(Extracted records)
┄┄┄┄┄┄┄┄┄┄
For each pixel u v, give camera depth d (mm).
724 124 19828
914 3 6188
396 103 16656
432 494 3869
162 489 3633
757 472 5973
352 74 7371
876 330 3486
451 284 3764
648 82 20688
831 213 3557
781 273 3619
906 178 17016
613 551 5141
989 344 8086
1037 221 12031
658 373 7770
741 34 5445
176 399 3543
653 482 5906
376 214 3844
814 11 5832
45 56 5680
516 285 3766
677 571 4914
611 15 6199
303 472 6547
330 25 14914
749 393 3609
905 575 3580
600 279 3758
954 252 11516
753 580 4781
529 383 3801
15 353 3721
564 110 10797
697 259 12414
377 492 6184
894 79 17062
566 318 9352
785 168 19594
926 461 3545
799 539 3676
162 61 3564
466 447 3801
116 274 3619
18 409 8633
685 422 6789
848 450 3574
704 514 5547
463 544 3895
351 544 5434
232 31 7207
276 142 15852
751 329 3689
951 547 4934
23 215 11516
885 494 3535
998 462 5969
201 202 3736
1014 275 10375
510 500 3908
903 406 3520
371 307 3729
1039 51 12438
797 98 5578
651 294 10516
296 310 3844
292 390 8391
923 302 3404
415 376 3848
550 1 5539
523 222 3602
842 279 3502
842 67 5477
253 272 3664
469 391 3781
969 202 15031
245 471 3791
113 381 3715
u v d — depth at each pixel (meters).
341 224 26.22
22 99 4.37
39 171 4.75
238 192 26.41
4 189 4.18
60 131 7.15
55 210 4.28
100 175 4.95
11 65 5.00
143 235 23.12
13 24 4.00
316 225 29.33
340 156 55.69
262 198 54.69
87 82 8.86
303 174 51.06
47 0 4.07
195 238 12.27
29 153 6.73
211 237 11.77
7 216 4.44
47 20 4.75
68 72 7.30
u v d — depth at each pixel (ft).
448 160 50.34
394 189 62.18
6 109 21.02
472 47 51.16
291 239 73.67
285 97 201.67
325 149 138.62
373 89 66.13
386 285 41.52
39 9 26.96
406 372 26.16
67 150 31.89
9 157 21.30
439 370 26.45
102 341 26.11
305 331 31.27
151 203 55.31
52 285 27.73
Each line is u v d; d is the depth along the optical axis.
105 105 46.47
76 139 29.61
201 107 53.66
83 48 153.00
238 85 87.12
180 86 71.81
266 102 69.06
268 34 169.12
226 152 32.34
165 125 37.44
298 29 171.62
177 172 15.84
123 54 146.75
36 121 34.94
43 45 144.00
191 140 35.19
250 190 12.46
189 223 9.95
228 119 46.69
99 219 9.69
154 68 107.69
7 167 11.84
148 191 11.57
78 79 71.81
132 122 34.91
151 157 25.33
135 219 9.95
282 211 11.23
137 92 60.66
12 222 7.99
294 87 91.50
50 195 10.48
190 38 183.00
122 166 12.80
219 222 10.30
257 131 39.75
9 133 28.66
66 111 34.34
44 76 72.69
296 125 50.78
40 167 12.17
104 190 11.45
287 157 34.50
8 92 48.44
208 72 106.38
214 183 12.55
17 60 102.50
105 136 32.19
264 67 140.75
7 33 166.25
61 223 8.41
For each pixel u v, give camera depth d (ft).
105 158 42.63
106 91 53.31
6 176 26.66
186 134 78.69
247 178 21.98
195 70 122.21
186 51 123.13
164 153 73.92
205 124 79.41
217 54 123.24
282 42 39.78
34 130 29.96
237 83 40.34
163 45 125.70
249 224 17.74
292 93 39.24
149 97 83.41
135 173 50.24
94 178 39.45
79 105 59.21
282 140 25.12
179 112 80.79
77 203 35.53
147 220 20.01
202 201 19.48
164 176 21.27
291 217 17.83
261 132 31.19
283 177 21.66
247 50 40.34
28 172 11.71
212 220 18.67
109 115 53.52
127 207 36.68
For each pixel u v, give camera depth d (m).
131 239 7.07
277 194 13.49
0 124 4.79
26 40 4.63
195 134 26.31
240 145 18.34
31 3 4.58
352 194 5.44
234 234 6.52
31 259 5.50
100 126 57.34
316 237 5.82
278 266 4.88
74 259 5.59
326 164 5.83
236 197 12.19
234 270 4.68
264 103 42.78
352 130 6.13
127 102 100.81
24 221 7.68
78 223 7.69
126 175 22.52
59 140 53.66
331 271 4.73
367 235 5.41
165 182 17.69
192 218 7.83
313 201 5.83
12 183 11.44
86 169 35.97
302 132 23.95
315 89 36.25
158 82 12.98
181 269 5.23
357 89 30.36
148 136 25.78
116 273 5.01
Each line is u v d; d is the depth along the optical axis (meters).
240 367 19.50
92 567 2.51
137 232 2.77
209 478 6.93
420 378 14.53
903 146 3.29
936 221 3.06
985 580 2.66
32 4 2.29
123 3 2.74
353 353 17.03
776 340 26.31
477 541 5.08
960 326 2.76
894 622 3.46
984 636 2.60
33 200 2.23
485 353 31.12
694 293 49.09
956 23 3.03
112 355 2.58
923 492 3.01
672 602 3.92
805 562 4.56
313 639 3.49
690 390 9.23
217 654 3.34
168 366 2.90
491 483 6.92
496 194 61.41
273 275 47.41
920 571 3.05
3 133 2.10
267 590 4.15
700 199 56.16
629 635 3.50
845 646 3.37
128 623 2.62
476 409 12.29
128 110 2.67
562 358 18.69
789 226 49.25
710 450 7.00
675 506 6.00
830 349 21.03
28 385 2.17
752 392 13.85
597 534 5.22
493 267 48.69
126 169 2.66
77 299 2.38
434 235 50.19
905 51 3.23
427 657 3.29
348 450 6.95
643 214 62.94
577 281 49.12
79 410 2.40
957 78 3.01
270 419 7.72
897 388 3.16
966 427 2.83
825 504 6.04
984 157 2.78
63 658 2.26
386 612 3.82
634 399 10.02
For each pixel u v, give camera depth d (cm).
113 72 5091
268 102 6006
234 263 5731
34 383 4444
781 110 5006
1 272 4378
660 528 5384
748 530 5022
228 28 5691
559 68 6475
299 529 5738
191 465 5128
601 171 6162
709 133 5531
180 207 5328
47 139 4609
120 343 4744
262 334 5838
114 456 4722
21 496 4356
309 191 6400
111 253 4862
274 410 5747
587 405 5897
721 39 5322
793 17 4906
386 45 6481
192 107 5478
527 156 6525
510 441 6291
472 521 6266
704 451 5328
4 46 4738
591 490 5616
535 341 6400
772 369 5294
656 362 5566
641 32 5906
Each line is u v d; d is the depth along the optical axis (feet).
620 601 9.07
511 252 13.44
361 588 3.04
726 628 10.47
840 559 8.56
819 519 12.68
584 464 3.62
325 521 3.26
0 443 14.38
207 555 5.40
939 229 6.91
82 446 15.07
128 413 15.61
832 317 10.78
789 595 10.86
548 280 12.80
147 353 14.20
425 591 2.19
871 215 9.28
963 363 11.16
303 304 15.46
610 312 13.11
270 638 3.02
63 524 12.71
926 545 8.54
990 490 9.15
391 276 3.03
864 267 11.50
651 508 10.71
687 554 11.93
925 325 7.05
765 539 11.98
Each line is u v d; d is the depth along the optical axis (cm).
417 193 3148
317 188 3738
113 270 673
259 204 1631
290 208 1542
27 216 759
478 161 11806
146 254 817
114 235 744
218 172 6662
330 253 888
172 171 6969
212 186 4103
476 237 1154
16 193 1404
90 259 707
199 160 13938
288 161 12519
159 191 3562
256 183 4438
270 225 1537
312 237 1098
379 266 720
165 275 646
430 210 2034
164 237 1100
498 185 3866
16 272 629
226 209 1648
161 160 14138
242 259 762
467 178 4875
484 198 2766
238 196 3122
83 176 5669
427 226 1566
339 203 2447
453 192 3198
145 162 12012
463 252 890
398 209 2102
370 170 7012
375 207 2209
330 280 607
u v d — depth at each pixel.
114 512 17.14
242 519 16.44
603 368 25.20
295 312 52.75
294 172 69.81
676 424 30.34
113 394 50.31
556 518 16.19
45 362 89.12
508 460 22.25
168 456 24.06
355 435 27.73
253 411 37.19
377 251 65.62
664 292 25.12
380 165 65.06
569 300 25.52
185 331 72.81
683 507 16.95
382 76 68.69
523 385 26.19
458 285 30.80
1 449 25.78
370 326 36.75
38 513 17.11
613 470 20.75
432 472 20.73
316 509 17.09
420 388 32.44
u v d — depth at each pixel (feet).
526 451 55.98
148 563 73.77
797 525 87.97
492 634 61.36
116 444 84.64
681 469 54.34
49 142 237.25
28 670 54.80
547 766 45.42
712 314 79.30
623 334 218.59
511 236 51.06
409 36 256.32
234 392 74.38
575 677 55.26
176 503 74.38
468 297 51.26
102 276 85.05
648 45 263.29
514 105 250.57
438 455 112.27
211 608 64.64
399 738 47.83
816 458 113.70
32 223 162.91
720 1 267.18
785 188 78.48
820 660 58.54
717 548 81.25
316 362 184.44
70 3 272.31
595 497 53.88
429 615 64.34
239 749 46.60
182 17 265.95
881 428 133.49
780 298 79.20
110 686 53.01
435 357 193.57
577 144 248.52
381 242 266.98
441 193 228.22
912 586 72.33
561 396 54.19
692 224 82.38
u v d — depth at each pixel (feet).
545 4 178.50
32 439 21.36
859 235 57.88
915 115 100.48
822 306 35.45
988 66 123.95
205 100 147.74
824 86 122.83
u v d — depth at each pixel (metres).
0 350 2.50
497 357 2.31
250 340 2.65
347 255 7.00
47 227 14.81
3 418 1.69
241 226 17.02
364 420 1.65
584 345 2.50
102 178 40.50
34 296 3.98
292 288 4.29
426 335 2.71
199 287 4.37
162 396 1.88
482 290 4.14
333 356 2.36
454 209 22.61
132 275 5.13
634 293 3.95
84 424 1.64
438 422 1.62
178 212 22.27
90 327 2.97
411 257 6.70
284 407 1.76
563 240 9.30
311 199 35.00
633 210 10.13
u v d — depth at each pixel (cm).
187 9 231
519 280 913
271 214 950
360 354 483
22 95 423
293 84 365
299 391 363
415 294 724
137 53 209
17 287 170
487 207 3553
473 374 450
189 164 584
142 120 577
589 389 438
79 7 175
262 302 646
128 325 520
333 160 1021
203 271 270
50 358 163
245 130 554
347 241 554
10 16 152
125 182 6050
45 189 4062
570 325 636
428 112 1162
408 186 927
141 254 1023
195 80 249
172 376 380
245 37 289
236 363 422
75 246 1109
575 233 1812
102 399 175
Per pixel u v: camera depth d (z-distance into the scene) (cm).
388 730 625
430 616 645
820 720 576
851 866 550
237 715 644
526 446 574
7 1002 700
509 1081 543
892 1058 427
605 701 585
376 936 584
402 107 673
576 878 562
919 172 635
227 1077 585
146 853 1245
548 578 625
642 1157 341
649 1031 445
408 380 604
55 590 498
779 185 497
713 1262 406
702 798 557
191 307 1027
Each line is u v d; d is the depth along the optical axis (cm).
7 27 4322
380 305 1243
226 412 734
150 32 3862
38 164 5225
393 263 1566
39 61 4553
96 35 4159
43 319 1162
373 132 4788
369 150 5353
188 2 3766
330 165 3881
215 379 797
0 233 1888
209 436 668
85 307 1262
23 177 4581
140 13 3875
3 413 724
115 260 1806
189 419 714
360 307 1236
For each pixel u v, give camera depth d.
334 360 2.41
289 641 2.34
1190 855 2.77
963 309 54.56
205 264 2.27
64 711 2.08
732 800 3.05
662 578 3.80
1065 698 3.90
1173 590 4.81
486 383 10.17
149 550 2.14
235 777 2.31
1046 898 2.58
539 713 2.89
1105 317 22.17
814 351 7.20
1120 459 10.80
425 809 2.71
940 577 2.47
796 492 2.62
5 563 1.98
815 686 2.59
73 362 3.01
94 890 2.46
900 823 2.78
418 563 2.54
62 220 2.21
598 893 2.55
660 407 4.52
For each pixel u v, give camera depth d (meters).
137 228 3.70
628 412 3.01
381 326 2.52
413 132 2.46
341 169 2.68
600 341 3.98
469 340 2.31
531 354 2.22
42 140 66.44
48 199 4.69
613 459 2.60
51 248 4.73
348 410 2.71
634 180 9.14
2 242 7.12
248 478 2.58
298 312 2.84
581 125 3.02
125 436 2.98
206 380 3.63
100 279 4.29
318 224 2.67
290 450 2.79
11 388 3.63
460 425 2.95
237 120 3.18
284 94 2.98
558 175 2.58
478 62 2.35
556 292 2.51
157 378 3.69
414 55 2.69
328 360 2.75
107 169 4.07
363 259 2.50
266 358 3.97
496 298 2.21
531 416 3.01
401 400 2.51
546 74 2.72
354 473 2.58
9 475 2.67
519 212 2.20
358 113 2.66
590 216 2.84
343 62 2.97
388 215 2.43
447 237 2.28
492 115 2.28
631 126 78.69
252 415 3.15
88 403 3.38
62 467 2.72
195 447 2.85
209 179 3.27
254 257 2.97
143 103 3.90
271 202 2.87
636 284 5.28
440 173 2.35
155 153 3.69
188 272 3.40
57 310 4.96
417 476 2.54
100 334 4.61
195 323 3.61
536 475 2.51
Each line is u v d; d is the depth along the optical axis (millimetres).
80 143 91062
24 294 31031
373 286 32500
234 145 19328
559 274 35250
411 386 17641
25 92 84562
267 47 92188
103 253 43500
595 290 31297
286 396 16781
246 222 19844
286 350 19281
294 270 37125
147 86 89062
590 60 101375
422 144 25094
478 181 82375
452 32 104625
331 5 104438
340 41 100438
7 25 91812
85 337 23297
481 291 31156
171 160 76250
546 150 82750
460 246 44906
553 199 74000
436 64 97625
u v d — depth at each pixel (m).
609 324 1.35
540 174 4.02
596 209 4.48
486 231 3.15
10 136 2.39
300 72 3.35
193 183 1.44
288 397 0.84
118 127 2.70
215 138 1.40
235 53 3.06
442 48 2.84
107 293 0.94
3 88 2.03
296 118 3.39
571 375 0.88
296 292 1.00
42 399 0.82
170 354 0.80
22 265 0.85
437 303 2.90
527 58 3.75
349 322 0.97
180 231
┄┄┄┄┄┄┄┄┄┄
** DESCRIPTION OF THE TASK **
Which lines run from the one holding "1065 698 3.90" through the one holding "558 175 2.58" in the records above? Repeat them exactly, both included, and nothing more.

** YOUR SOLUTION **
1065 698 3.90
1173 590 4.81
486 383 10.17
149 550 2.14
235 777 2.31
1046 898 2.58
539 713 2.89
1105 317 22.17
814 351 7.20
1120 459 10.80
425 809 2.71
940 577 2.47
796 492 2.62
5 563 1.98
815 686 2.59
73 362 3.01
94 890 2.46
900 823 2.78
418 563 2.54
62 220 2.21
598 893 2.55
660 407 4.52
For each pixel u v, give camera depth d (meters).
137 228 3.70
628 412 3.01
381 326 2.52
413 132 2.46
341 169 2.68
600 341 3.98
469 340 2.31
531 354 2.22
42 140 66.44
48 199 4.69
613 459 2.60
51 248 4.73
348 410 2.71
634 180 9.14
2 242 7.12
248 478 2.58
298 312 2.84
581 125 3.02
125 436 2.98
206 380 3.63
100 279 4.29
318 224 2.67
290 450 2.79
11 388 3.63
460 425 2.95
237 120 3.18
284 94 2.98
558 175 2.58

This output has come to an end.